De Inverno enverga um gabão de briche e acende um braseiro. Para chamar o Grilo ou a moça, bate as mãos, como fazia Catão. Com os seus deliciosos vagares, já leu a Ilíada. Não faz a barba. Nos caminhos silvestres, pára e fala com as crianças. Todos os casais da serra o bendizem. Oiço que vai casar com uma forte, sã e bela rapariga de Guiães. Decerto crescerá ali uma tribo, que será grata ao Senhor!
Como ele, recentemente, me mandou pedir livros da sua livraria (uma Vida de Buda, uma História da Grécia e as obras de S. Francisco de Sales), fui, depois destes quatro anos, ao Jasmineiro deserto. Cada passo meu sobre os fofos tapetes de Caramânia soou triste como num chão de mortos. Todos os brocados estavam engelhados, esgaçados. Pelas paredes pendiam, como olhos fora de órbitas, os botões elétricos das campainhas e das luzes: - e havia vagos fios de arame, soltos, enroscados, onde a aranha regalada e reinando tecera teias espessas. Na livraria, todo o vasto saber dos séculos jazia numa imensa mudez, debaixo duma imensa poeira.
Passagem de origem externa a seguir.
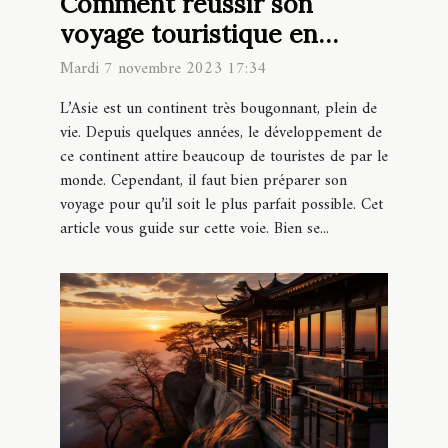
Comment réussir son
voyage touristique en
Asie ?
Mardi 7 novembre 2023 17:34
L’Asie est un continent très bougonnant, plein de
vie. Depuis quelques années, le développement de
ce continent attire beaucoup de touristes de par le
monde. Cependant, il faut bien préparer son
voyage pour qu’il soit le plus parfait possible. Cet
article vous guide sur cette voie. Bien se...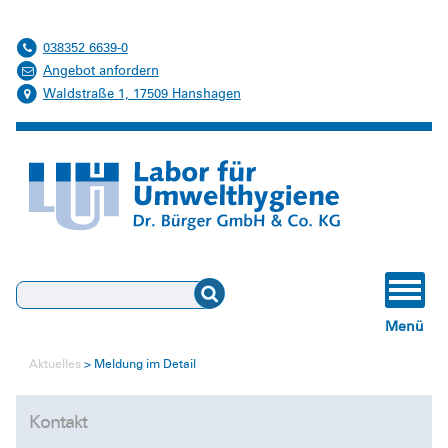
038352 6639-0
Angebot anfordern
Waldstraße 1, 17509 Hanshagen
Suchen
Menü
Aktuelles
Meldung im Detail
Kontakt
Sobre as lombadas dos sistemas filosóficos alvejava o bolor: vorazmente a traça devastara as Histórias Universais: errava ali um cheiro mole de literatura apodrecida: - e eu abalei, com o lenço no nariz, certo de que naqueles vinte mil volumes não restava uma verdade viva! Quis lavar as mãos, maculadas pelo contato com estes detritos de conhecimentos humanos. Mas os maravilhosos aparelhos do lavatório, da sala de banho, enferrujados, perros, dessoldados, não largaram uma gota de água; e, como chovia nessa tarde de abril, tive de sair à varanda, pedir ao Céu que me lavasse.
Ao descer, penetrei no gabinete de trabalho de Jacinto e tropecei num montão negro de ferragens, rodas, lâminas, campainhas, parafusos... Entreabri a janela e reconheci o telefone, o teatrofone, o fonógrafo, outros aparelhos, tombados das suas peanhas, sórdidos, desfeitos, sob a poeira dos anos. Empurrei com o pé esse lixo do engenho humano. A máquina de escrever, escancarada, com os buracos negros marcando as letras desarraigadas, era como uma boca alvar e desdentada. O telefone parecia esborrachado, enrodilhado nas suas tripas de arame. Na trompa do fonógrafo, torta, esbeiçada, para sempre muda, fervilhavam carochas. E ali jaziam, tão lamentáveis e grotescas, aquelas geniais invenções, que eu saí rindo, como duma enorme facécia, daquele supercivilizado palácio.
A chuva de abril secara: os telhados remotos da cidade negrejavam sobre um poente de carmesim e ouro. E, através das ruas mais frescas, eu ia pensando que este nosso magnífico século XIX se assemelharia, um dia, àquele Jasmineiro abandonado e que outros homens, com uma certeza mais pura do que é a Vida e a Felicidade, dariam, como eu, com o pé no lixo da supercivilização e, como eu, ririam alegremente da grande ilusão que findara, inútil e coberta de ferrugem.
Àquela hora, decerto, Jacinto, na varanda, em Torges, sem fonógrafo e sem telefone, reentrado na simplicidade, via, sob a paz lenta da tarde, ao tremeluzir da primeira estrela, a boiada recolher entre o canto dos boieiros.